Was there this past Sunday from 1 to 4 and it was busy and very muddy but fun. Would love to go earlier in the day but with two kids it's hard to get out.


----------



## cc46 (Jan 22, 2005)

Busy day at the range yesterday. 

About half of the target butts are decent to shoot. 
The city moved the 2 butts at the 90m distance forward to 70m, so now there are 4 target butts at 70m, and the 2 that were moved have new tentest. 
The city also installed approximately 10 wooden fence posts at the shooting line across the field from left to right and installed a sign "Shooting Line". Yeah! 

The field was mostly squishy but reasonably dry. There is standing water and muck at the north entrance fence/gate area up to the shooting line so boots are still needed. 
No green grass yet, just the usual flat brown grass. Red tailed hawks and a pair of geese circled the field several times, seems like spring. Too bad it's -2c today.

Anyway, I counted about 50 archers, arriving and leaving over a 4 hour period yesterday.


----------



## mrdimi (Jun 1, 2014)

Yup. I was there yesterday (Friday) morning from about 10:30 to 12:30 and the weather was great and surprisingly spring like warmth for us Canadians, a balmy 8 to 10 I think. Spent most of my time at the 20m with some rounds at the 50m.
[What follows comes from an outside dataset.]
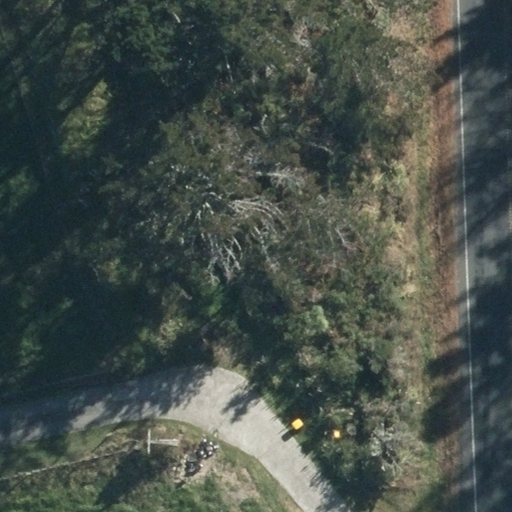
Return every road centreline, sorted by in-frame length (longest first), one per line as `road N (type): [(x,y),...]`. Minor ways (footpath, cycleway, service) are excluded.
road 1 (secondary): [(511,462),(489,0)]
road 2 (track): [(330,511),(277,449),(126,423),(0,450)]
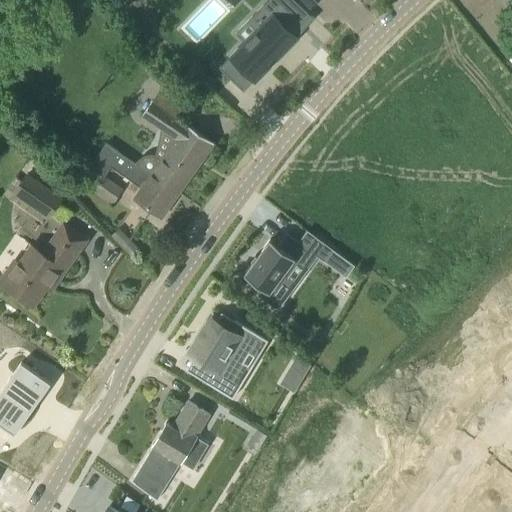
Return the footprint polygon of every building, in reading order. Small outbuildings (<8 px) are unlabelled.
[(220,65),(219,66),(243,90),(269,64),(266,61),(272,55),(275,58),(296,36),(263,4),(251,17),(261,27),(221,67),(220,65)] [(427,42),(412,54),(440,88),(459,72),(464,77),(480,64),(465,46),(456,54),(441,35),(429,45),(427,42)] [(156,71),(149,80),(159,87),(166,78),(156,71)] [(486,95),(455,129),(473,146),(504,112),(486,95)] [(151,174),(178,192),(213,142),(153,100),(142,115),(176,138),(161,159),(155,155),(151,155),(147,155),(142,156),(139,158),(136,161),(135,162),(151,174)] [(151,174),(135,162),(106,142),(98,153),(143,185),(135,197),(161,216),(178,192),(151,174)] [(96,154),(79,179),(113,201),(121,189),(101,176),(109,163),(96,154)] [(303,202),(295,213),(329,239),(346,218),(334,209),(356,180),(329,159),(299,198),(303,202)] [(62,198),(25,173),(12,193),(48,218),(62,198)] [(4,285),(33,306),(53,278),(58,281),(87,239),(64,222),(43,252),(32,245),(4,285)] [(287,232),(278,244),(270,238),(257,255),(255,254),(254,255),(256,257),(254,260),(252,259),(251,260),(253,261),(243,273),(252,280),(247,286),(265,300),(295,259),(308,269),(318,255),(287,232)] [(130,239),(122,247),(131,256),(139,248),(130,239)] [(264,343),(266,343),(268,340),(244,326),(221,312),(216,320),(215,320),(212,318),(211,317),(208,322),(203,330),(200,335),(189,354),(194,357),(216,371),(208,383),(233,398),(241,384),(231,378),(257,335),(266,340),(264,343)] [(298,353),(290,366),(305,374),(311,364),(298,353)] [(19,367),(0,399),(0,428),(18,439),(50,385),(19,367)] [(153,445),(131,481),(157,499),(180,462),(197,435),(196,435),(209,413),(188,401),(172,426),(166,423),(153,445)]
Looks like with the new shooting line and the move of the 70m they are getting ready for more activity during the Pan Am games so hopefully they refurbish the rest of the butts soon. Only two of the 20m have the new tentest with the fourth shot out in the middle and someone filled it in with whatever material was lying around.

There were about 20 or so during the time I was there. I have a feeling this will be a very busy place on weekends/holidays come the summer as the interest in archery, present company included, seems to have picked up here.


----------



## Jenmak (Mar 24, 2015)

I have to give respect to the people shooting there last Sunday (Apr 5), it was snowing! 

I saw someone bring their own target to put on the field, which is pretty smart when it's crowed. There's plenty of room between some of the butts. Not to mention there's no 40 yard butt, what gives.


----------



## Mr. RoC (Aug 6, 2013)

Windy this morning but it was fun...


----------



## mrdimi (Jun 1, 2014)

Was there yesterday morning with my son and the weather was great. Little wind in the morning and the place was fairly crowded and getting more so as I left around 11:30ish. This place will be crowded come summer. Still only 2 of the 20m are usable and people were moving closer to the longer ranges to get in the 20m distance. Not sure it's the safest but there you go.


----------



## Mr. RoC (Aug 6, 2013)

I was there 6:30am and left at 8:30am. When I left I'd say 5 bow hunters there doing their thing. Probably getting ready for turkey season.

I'm all sighted in then played at the 70 and 80 yard range till I left.

Gobble Gobble in two weeks exactly...


----------